[Given text]
A 10 μF capacitor is charged to 100 V. Find (a) charge stored, (b) energy stored.

Solution:

(a) Charge:

$$Q = CV = 10 \times 10^{-6} \times 100 = 10^{-3} \text{ C}$$ $$\boxed{Q = 1 \text{ mC}}$$

(b) Energy:

$$U = \frac{1}{2}CV^2 = \frac{1}{2} \times 10 \times 10^{-6} \times (100)^2$$ $$U = 5 \times 10^{-6} \times 10^4 = 5 \times 10^{-2} \text{ J}$$ $$\boxed{U = 0.05 \text{ J} = 50 \text{ mJ}}$$
Problem 1.3

Two capacitors of 4 μF and 6 μF are connected in series. Find equivalent capacitance.

Solution:

$$\frac{1}{C_{eq}} = \frac{1}{C_1} + \frac{1}{C_2} = \frac{1}{4} + \frac{1}{6} = \frac{3 + 2}{12} = \frac{5}{12}$$ $$C_{eq} = \frac{12}{5} = 2.4 \text{ μF}$$ $$\boxed{C_{eq} = 2.4 \text{ μF}}$$

(Less than smallest: 2.4 < 4 ✓)

[Extracted material]
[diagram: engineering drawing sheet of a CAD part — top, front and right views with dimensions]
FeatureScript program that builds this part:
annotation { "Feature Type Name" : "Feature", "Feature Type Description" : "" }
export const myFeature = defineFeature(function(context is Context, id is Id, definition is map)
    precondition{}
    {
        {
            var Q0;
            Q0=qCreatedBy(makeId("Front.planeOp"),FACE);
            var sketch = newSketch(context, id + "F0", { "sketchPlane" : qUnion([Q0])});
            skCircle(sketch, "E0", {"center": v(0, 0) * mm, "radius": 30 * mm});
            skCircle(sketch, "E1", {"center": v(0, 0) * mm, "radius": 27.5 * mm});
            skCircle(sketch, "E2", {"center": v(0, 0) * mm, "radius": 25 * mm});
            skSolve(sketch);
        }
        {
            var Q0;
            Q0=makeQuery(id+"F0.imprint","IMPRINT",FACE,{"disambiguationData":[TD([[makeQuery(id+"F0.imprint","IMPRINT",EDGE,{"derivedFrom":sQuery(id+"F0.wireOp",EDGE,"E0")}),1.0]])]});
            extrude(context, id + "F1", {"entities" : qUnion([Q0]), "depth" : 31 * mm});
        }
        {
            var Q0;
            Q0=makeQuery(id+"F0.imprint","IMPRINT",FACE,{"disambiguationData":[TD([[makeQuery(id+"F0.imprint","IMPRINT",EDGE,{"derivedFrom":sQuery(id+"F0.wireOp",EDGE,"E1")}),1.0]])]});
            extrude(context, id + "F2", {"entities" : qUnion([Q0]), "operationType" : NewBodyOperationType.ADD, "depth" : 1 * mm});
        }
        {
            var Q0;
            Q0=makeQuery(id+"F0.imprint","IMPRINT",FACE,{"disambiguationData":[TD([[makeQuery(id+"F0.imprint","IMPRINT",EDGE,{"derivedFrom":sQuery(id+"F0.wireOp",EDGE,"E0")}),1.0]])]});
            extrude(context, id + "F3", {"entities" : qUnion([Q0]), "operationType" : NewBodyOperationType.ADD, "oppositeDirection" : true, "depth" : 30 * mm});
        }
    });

[To be done] Can you transcribe the capacitor problems text between "Two capacitors of" and "smallest: 2.4 < 4 ✓)", inclusive?

[Output below]
Two capacitors of 4 μF and 6 μF are connected in series. Find equivalent capacitance.

Solution:

$$\frac{1}{C_{eq}} = \frac{1}{C_1} + \frac{1}{C_2} = \frac{1}{4} + \frac{1}{6} = \frac{3 + 2}{12} = \frac{5}{12}$$ $$C_{eq} = \frac{12}{5} = 2.4 \text{ μF}$$ $$\boxed{C_{eq} = 2.4 \text{ μF}}$$

(Less than smallest: 2.4 < 4 ✓)